My hands are shaking, making it difficult to untie the knot. After a couple of attempts, I give up and rip the bag apart; three small white cartons spill out onto the sidewalk.
“Where are the drugs?” he says.
Ty and I look at each other, confused.
“We don’t have drugs,” Ty says.
The man picks up a container and inspects the contents. “What’s this?”
He tosses the open box on the curb. Noodles and gooey brown sauce splash out, onto the toes of my suede pumps.
A siren blips in the distance. I hold my breath, willing it in our direction, hoping it’s the police—not a fire engine or an ambulance—and that they’re coming to help. Maybe someone saw the assault, heard my pleas, and called 911.
Ty and I lock eyes in solidarity. We just need to hang on a little longer. Soon, help will arrive and this maniac will be subdued and arrested. The man seems oblivious to the siren. He doesn’t try to run, he doesn’t even flinch.

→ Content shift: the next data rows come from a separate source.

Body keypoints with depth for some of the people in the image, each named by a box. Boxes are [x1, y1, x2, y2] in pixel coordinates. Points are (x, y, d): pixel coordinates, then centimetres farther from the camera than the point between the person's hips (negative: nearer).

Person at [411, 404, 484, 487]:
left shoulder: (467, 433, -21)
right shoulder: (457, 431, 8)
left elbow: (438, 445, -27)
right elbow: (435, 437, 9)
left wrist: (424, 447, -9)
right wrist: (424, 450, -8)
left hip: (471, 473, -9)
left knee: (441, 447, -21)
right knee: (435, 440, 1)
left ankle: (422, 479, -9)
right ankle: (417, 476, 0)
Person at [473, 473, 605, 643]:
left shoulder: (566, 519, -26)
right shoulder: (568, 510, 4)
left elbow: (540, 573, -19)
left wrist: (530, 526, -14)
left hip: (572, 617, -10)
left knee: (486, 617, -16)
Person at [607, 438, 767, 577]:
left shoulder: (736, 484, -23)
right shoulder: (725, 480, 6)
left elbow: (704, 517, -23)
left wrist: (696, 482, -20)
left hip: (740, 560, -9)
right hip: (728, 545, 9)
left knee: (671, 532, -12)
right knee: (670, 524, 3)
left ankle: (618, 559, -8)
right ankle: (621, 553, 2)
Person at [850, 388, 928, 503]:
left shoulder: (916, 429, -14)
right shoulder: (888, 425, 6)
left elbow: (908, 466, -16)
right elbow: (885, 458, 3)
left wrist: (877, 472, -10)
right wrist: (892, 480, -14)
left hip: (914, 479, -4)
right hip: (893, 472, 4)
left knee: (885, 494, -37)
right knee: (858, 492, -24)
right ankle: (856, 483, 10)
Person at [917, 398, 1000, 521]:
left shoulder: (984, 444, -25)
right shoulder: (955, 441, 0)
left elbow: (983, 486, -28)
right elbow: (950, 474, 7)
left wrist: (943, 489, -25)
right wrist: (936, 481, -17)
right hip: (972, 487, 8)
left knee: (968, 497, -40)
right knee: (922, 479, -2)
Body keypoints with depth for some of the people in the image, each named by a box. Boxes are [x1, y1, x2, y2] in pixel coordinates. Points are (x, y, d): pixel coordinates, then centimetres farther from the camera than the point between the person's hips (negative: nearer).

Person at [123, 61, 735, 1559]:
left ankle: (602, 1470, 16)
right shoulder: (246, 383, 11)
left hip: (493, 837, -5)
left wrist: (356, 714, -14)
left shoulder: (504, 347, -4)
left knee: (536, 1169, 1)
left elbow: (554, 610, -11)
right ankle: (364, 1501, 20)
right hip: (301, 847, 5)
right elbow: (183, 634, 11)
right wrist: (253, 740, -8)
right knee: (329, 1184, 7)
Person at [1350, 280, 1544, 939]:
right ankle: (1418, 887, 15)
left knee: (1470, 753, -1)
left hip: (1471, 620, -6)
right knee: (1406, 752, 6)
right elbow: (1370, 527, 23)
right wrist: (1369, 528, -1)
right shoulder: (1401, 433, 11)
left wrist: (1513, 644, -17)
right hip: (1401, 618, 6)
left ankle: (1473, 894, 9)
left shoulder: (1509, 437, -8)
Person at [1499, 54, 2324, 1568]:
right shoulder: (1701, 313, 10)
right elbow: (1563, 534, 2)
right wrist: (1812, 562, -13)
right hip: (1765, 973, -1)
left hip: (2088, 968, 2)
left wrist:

“I want the drugs,” he says.
“Look, man, there are no drugs,” Ty says.
“But we have cash,” I say. “I’ll get my wallet.”
“Stay where you are.” The man waves his pistol in the air. “I don’t want your money.”
As the siren intensifies, the man knees Ty in the back of his legs and twists his arm. Ty grimaces in pain.
“You should get out of here,” I say.
The man stops what he’s doing, holsters his Glock, and turns to face me. “Why would I want to get out of here?”
“Can’t you hear the siren?” I say.
“Yes. The police are coming.”
He shakes his head back and forth in disbelief. “Lady, I am the police.”